Earlier this year, nearly two months to the day before the declaration of a national emergency due to COVID-19, women in the U.S. held more jobs than men for the first time since 2010. The milestone lead a Moody’s economist to declare in Forbes that “Women are now the majority of the workforce, and there’s no looking back.” Sadly, nine months and an unprecedented global pandemic later, not only has that momentum been lost, but unemployment rates for women have outpaced that of men throughout the crisis. Though the reasons for this disparity are varied, they are nevertheless unacceptable, both for the millions of women whose careers face an uncertain future, and for the global economy, which could lose $1 trillion in the next 10 years if this gender disparity is not addressed.
The reasons the pandemic has impacted female workers more than men is multi-faceted. In the early stages of the pandemic, women accounted for more than half of all job losses, largely because they disproportionately work in essential front-line sectors like hospitality, healthcare, education, childcare and retail, all of which were hit hard by lockdowns across the country.
Conversely, even women who have been fortunate enough to be able to continue working from home have faced their own career obstacles during the pandemic. According to the U.S. Census Bureau, working mothers make up 32 percent of all employed women, and roughly 23.5 million working women have children under the age of 18. Furthermore, the CDC reports that two out of every three caregivers are women who “provide daily or regular support to children, adults or people with chronic illnesses or disabilities.” The fact that many working women have had to swap their office for the dining room table has made maintaining separation between the professional and personal difficult, if not impossible.
While our own customers have told us that their employees have been highly productive working from home, working mothers don’t seem to share that sentiment. A recent survey found that 3 in 5 working moms said they are less productive working from home during COVID-19, and 2 in 5 said they do more work and are working longer hours to make up for disruptions related to childcare.
While we’ve all had to adapt to this new normal, the massive impact on the work/life balance of working mothers has been particularly troubling. Given the uncertainty and hybrid models of schools reopening this fall, many women have had to leave the workforce altogether because of childcare, whether they work from home or not. Reports have already emerged detailing how women with careers in retail are having to choose between keeping their jobs and ensuring their children stay on track with remote learning.
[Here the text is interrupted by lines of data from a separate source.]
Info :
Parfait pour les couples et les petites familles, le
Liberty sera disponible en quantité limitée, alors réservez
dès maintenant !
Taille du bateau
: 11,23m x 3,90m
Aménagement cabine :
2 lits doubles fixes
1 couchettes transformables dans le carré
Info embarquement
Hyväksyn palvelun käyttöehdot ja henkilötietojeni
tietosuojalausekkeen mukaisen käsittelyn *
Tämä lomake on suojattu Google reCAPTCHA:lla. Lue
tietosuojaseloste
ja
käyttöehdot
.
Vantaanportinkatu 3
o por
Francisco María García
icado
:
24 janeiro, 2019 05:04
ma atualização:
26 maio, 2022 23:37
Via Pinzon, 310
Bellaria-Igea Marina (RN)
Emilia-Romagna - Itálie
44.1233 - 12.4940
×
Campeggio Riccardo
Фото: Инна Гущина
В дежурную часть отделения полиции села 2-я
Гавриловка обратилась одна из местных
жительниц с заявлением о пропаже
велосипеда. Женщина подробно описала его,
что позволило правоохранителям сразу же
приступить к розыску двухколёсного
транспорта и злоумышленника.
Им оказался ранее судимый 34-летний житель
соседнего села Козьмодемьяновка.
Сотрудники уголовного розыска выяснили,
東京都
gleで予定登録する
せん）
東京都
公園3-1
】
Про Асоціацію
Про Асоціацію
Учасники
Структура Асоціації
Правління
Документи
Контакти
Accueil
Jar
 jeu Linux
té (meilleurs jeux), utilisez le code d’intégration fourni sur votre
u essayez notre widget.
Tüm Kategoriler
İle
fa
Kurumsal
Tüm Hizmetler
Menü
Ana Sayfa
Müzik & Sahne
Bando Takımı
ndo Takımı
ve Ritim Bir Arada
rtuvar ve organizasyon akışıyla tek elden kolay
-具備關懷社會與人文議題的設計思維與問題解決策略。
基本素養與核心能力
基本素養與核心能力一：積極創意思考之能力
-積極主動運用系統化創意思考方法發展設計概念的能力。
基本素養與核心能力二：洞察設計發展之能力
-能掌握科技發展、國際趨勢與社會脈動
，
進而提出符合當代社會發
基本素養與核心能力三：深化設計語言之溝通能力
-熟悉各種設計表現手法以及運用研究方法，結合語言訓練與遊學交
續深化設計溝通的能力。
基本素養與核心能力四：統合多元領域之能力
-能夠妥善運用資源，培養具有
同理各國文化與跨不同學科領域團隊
An additional study from the Census and Federal Reserve found that out of work women aged 25-44 are three-times as likely than men to not be working during the pandemic due to childcare demands. Perhaps most worrisome of all, a new report from Lean In and McKinsey & Company found that 1 in 4 women are considering downshifting their careers or leaving the workforce altogether due to COVID-19.
Yet the fact that women leave the workforce to care for their families at much higher rates than men isn’t only due to women traditionally assuming the role of caregiver. The decision of who gives up their job to stay home with the kids for remote schooling is often a purely economic one, driven by the fact that working dads typically out-earn working moms. The gender pay-gap was a major issue for working women before the pandemic, with women earning 81 cents per for every dollar a man makes, and the same study found that women typically earn 7 percent less than men after a prolonged absence from the workforce because of missed opportunities for raises, promotions and bonuses while they are out of the workforce.
Some have suggested that in the COVID-19 economy, parents must choose between their children and their career. As a lifelong advocate for helping women advance in the workforce, I feel we must find a third path. Much of the burden will fall on employers, who must be convinced that a so-called “she-cession,” or mass exodus of women from their workforce, is detrimental to their business, their employer brand and the economy as a whole. The most important key is flexibility. Employers should look to offer flexible and alternative work arrangements for working mothers – and fathers – who may be struggling to juggle the demands of work and childcare. And as lockdown restrictions loosen here in the U.S., employers may even consider offering financial assistance to help working mothers supplement daycare and childcare expenses so they can remain in the workforce.
Make no mistake, navigating this tightrope will not be easy. Some companies that have attempted to help parents and working mothers navigate these difficult times have faced backlash from employees who don’t have children, arguing that parents are receiving special benefits and perks not afforded to all employees. Ultimately, organizations must strike a balance that allows working mothers to continue to not just participate, but thrive, in the workplace. The economic recovery from COVID-19 will be a critical journey for businesses, and it is imperative that women not be left behind.